About this exercise =
If a line below contains the string "utmärkande", copy it out.

[Opening Input records section]

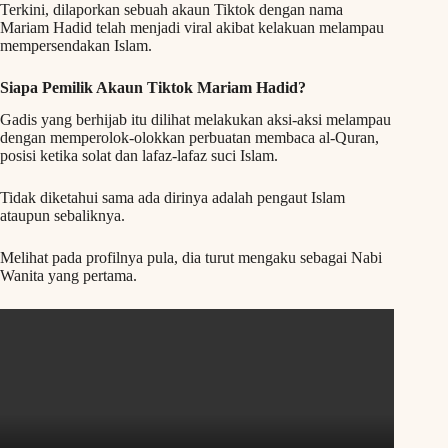
Terkini, dilaporkan sebuah akaun Tiktok dengan nama
Mariam Hadid telah menjadi viral akibat kelakuan melampau
mempersendakan Islam.
Siapa Pemilik Akaun Tiktok Mariam Hadid?
Gadis yang berhijab itu dilihat melakukan aksi-aksi melampau
dengan memperolok-olokkan perbuatan membaca al-Quran,
posisi ketika solat dan lafaz-lafaz suci Islam.
Tidak diketahui sama ada dirinya adalah pengaut Islam
ataupun sebaliknya.
Melihat pada profilnya pula, dia turut mengaku sebagai Nabi
Wanita yang pertama.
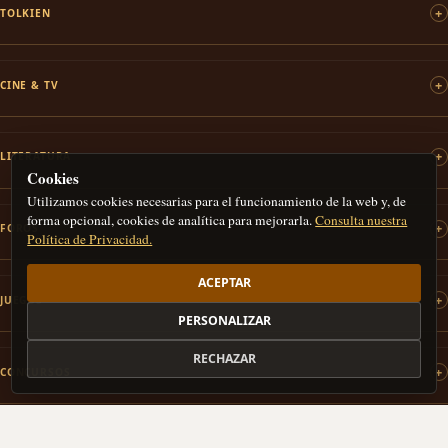
TOLKIEN
CINE & TV
LITERATURA
Cookies
Utilizamos cookies necesarias para el funcionamiento de la web y, de
forma opcional, cookies de analítica para mejorarla.
Consulta nuestra
FOROS
Política de Privacidad.
ACEPTAR
JUEGOS
PERSONALIZAR
RECHAZAR
CONCURSOS
IMÁGENES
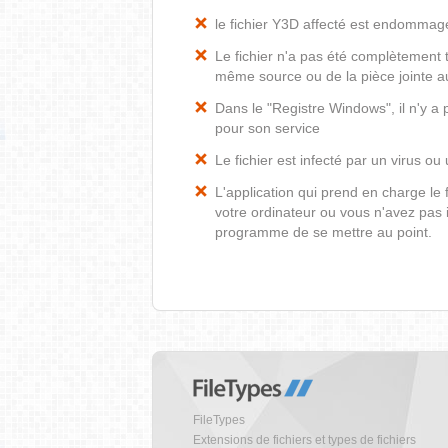
le fichier Y3D affecté est endommag
Le fichier n'a pas été complètement t
même source ou de la pièce jointe au
Dans le "Registre Windows", il n'y a
pour son service
Le fichier est infecté par un virus ou 
L'application qui prend en charge le
votre ordinateur ou vous n'avez pas i
programme de se mettre au point.
FileTypes
Extensions de fichiers et types de fichiers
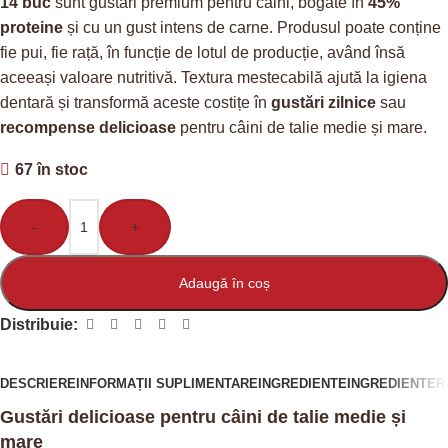
14 buc
sunt gustări premium pentru câini, bogate în
45%
proteine
și cu un gust intens de carne. Produsul poate conține
fie pui, fie rață, în funcție de lotul de producție, având însă
aceeași valoare nutritivă. Textura mestecabilă ajută la igiena
dentară și transformă aceste costițe în
gustări zilnice
sau
recompense delicioase
pentru câini de talie medie și mare.
67 în stoc
-
+
Adaugă în coș
Distribuie:
DESCRIERE
INFORMAȚII SUPLIMENTARE
INGREDIENTE
INGREDIENTE
R
Gustări delicioase pentru câini de talie medie și
mare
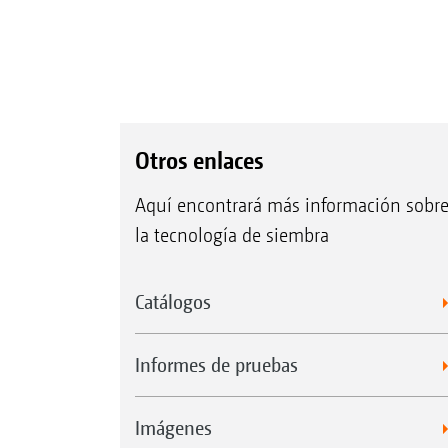
Otros enlaces
Aquí encontrará más información sobr
la tecnología de siembra
Catálogos
Informes de pruebas
Imágenes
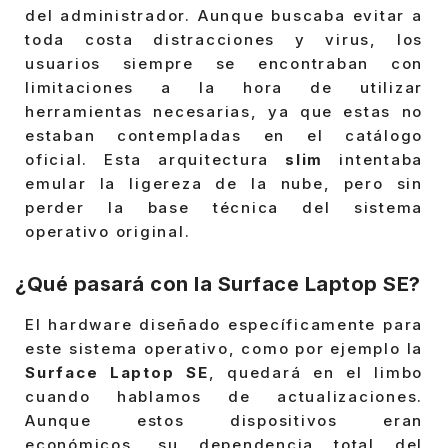
del administrador. Aunque buscaba evitar a
toda costa distracciones y virus, los
usuarios siempre se encontraban con
limitaciones a la hora de utilizar
herramientas necesarias, ya que estas no
estaban contempladas en el catálogo
oficial. Esta arquitectura
slim
intentaba
emular la ligereza de la nube, pero sin
perder la base técnica del sistema
operativo original.
¿Qué pasará con la Surface Laptop SE?
El hardware diseñado específicamente para
este sistema operativo, como por ejemplo la
Surface Laptop SE
, quedará en el limbo
cuando hablamos de actualizaciones.
Aunque estos dispositivos eran
económicos, su dependencia total del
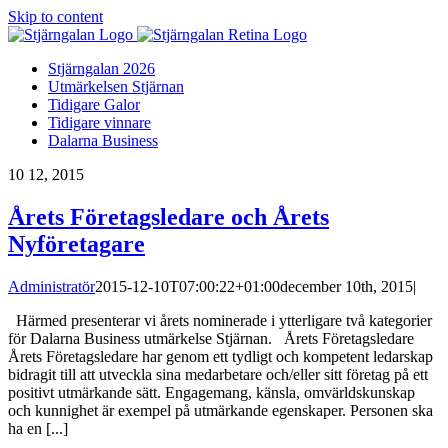
Skip to content
Stjärngalan 2026
Utmärkelsen Stjärnan
Tidigare Galor
Tidigare vinnare
Dalarna Business
10
12, 2015
Årets Företagsledare och Årets
Nyföretagare
Administratör
2015-12-10T07:00:22+01:00
december 10th, 2015
|
Härmed presenterar vi årets nominerade i ytterligare två kategorier
för Dalarna Business utmärkelse Stjärnan. Årets Företagsledare
Årets Företagsledare har genom ett tydligt och kompetent ledarskap
bidragit till att utveckla sina medarbetare och/eller sitt företag på ett
positivt utmärkande sätt. Engagemang, känsla, omvärldskunskap
och kunnighet är exempel på utmärkande egenskaper. Personen ska
ha en [...]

[Closing Input records section]

Solution to the problem =
positivt utmärkande sätt. Engagemang, känsla, omvärldskunskap
och kunnighet är exempel på utmärkande egenskaper. Personen ska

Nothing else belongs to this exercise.